● **Stored data**
..............................

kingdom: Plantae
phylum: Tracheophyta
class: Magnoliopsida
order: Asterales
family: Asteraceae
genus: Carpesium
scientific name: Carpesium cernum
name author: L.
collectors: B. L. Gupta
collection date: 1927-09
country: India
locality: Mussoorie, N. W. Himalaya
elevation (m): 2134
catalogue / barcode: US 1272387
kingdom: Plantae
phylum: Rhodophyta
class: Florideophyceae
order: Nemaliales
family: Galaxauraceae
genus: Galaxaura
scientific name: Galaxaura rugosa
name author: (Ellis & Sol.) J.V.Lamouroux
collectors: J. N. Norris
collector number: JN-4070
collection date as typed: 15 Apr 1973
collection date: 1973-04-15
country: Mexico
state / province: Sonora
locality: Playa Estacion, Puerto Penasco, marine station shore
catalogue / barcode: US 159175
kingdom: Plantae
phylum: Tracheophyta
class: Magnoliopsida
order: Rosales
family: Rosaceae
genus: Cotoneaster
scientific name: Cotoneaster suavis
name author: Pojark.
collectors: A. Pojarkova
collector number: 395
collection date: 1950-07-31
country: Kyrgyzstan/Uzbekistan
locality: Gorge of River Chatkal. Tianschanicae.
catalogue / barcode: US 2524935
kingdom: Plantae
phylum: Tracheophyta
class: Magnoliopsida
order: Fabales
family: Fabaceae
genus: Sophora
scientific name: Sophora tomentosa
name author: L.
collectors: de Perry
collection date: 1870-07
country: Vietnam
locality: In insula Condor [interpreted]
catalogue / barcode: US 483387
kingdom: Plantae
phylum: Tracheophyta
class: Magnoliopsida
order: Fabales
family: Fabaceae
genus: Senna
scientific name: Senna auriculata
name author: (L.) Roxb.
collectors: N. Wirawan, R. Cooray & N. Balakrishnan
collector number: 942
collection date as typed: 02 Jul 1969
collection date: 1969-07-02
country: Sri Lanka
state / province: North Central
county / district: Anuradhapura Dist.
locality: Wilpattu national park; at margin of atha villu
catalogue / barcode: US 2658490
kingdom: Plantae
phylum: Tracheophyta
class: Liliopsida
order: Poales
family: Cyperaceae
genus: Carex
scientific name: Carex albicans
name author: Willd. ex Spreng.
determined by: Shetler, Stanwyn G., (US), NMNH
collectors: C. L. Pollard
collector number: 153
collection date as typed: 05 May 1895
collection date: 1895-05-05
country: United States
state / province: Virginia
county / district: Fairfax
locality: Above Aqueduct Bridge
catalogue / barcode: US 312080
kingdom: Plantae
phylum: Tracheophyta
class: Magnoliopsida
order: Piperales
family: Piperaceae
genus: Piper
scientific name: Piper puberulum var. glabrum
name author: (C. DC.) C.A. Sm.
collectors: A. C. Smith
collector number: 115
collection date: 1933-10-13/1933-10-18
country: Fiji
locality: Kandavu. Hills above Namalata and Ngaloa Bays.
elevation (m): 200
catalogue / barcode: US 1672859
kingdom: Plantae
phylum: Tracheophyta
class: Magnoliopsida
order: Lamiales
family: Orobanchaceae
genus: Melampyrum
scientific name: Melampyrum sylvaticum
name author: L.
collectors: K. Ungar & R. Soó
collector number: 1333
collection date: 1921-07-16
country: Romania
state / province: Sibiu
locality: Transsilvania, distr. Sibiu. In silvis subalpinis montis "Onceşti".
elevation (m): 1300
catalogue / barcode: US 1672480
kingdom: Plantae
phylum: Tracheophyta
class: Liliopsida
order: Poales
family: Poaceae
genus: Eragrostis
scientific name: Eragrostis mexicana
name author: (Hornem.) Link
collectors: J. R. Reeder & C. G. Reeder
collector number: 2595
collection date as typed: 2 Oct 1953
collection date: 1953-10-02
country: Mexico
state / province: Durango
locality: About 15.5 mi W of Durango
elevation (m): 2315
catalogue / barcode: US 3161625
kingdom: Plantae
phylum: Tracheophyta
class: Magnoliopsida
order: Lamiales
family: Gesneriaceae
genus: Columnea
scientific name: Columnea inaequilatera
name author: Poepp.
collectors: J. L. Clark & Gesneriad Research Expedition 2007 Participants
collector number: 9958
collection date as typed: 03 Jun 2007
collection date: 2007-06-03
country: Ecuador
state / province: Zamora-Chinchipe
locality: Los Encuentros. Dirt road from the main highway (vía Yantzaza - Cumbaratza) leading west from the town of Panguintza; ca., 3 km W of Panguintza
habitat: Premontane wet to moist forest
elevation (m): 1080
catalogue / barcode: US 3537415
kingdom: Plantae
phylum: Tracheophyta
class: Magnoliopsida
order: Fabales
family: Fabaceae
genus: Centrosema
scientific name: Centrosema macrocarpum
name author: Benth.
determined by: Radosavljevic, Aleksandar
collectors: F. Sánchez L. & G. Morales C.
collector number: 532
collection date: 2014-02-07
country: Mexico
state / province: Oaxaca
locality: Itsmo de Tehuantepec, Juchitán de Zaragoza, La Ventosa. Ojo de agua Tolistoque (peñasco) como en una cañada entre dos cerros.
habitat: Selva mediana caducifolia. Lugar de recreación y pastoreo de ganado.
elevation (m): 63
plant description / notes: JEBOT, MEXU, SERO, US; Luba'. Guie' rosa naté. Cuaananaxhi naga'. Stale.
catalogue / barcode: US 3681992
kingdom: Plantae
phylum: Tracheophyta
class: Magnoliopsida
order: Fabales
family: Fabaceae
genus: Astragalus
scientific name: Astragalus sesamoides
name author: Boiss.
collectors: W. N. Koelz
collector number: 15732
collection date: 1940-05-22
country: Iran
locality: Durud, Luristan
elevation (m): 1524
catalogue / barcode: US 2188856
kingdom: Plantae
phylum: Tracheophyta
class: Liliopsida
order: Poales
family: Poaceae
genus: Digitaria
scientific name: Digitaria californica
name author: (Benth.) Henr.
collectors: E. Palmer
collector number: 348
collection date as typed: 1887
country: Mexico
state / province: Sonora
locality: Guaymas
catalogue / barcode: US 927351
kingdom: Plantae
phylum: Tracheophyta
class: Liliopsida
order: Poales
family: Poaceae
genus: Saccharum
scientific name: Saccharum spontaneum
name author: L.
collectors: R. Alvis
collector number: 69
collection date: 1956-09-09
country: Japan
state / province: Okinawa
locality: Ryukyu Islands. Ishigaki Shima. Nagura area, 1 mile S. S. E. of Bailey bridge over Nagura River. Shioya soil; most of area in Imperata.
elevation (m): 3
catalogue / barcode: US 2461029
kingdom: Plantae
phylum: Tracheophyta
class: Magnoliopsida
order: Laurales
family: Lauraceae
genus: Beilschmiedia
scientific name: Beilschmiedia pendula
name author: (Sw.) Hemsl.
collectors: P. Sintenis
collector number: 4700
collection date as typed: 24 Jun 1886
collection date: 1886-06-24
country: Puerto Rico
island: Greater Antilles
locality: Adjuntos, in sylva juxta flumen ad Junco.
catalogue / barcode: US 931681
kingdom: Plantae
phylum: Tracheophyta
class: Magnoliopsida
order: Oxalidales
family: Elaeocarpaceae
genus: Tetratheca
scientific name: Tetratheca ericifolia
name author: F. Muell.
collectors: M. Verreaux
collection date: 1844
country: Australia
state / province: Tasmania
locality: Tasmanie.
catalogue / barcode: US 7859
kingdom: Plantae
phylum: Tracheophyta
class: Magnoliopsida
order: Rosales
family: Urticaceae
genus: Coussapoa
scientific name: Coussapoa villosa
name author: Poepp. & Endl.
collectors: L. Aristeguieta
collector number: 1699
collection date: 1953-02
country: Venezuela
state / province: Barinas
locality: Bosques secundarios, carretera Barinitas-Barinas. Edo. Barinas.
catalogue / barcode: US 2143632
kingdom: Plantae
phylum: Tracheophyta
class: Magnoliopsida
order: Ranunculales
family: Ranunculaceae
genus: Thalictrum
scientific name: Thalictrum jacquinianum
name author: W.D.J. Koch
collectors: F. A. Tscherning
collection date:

..............................

● **What is needed**
Reproduce the part of the material above that opens with the line containing "collector number: 1699" and closes with the end of the material, keeping every line unchanged.

● **Task output**
collector number: 1699
collection date: 1953-02
country: Venezuela
state / province: Barinas
locality: Bosques secundarios, carretera Barinitas-Barinas. Edo. Barinas.
catalogue / barcode: US 2143632
kingdom: Plantae
phylum: Tracheophyta
class: Magnoliopsida
order: Ranunculales
family: Ranunculaceae
genus: Thalictrum
scientific name: Thalictrum jacquinianum
name author: W.D.J. Koch
collectors: F. A. Tscherning
collection date:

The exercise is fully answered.